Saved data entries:
____
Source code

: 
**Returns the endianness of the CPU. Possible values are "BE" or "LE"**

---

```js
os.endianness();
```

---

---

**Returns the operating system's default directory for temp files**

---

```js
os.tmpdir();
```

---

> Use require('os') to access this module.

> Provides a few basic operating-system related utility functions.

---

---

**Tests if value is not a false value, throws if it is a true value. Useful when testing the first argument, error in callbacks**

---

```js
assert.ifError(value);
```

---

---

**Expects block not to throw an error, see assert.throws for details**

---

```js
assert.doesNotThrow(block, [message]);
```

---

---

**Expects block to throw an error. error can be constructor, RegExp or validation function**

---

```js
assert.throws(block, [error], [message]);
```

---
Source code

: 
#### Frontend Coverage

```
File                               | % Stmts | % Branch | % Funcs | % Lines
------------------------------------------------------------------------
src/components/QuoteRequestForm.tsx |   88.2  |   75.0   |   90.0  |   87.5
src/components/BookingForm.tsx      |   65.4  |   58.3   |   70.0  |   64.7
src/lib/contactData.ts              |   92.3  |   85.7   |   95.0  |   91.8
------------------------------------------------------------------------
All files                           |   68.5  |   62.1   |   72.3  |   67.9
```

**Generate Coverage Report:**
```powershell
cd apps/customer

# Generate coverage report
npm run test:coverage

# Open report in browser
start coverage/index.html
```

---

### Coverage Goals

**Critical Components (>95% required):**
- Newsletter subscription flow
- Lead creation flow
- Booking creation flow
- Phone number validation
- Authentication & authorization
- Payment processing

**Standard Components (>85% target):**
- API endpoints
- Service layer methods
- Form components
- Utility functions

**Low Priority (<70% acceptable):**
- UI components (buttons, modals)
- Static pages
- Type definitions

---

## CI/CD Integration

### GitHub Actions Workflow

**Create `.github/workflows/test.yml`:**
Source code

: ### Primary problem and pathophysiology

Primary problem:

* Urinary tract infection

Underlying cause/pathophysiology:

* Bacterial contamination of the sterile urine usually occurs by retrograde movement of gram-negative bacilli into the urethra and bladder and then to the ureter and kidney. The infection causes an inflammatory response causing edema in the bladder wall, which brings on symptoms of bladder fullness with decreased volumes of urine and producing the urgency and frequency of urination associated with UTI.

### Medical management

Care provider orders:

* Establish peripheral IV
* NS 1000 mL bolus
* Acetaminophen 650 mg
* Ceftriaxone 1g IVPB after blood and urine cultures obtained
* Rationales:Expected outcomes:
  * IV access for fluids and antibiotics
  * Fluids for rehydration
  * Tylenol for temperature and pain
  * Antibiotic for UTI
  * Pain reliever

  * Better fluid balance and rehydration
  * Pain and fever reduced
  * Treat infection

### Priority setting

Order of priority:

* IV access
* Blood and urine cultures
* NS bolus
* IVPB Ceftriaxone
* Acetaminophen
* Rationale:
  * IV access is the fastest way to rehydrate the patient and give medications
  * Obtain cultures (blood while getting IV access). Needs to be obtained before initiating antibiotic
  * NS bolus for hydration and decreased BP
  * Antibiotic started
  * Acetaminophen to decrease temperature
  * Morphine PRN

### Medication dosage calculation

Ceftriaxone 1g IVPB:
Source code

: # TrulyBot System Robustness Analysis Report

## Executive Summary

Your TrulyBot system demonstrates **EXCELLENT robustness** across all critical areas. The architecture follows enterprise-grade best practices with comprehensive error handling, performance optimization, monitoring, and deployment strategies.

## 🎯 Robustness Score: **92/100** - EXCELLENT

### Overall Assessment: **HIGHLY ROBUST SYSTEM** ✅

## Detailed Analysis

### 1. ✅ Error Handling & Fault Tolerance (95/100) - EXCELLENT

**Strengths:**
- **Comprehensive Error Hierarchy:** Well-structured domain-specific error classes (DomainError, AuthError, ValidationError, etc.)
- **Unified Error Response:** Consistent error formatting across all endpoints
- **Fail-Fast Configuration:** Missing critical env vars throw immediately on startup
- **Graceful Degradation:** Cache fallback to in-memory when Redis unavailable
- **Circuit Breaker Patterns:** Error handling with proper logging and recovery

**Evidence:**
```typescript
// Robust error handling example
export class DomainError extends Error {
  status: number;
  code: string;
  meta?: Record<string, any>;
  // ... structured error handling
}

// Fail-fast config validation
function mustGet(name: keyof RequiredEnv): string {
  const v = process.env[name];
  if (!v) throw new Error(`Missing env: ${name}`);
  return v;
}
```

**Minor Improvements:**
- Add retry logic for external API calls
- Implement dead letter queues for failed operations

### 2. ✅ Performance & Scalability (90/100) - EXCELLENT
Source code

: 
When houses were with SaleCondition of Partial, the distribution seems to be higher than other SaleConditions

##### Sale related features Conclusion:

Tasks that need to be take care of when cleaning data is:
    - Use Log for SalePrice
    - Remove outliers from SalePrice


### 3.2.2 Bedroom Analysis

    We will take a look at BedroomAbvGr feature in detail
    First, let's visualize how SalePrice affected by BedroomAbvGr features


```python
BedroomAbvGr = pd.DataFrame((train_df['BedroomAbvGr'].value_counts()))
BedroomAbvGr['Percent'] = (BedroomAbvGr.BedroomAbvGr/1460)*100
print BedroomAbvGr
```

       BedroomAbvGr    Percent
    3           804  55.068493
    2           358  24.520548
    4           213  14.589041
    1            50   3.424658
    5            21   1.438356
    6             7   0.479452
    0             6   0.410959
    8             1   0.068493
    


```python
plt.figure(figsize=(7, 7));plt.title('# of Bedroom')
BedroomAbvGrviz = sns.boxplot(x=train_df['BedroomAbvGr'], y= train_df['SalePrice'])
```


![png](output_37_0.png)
____
Brief: Check the entries above line by line and return each one containing the word "bolus".

Output of the task:
* NS 1000 mL bolus
* NS bolus
  * NS bolus for hydration and decreased BP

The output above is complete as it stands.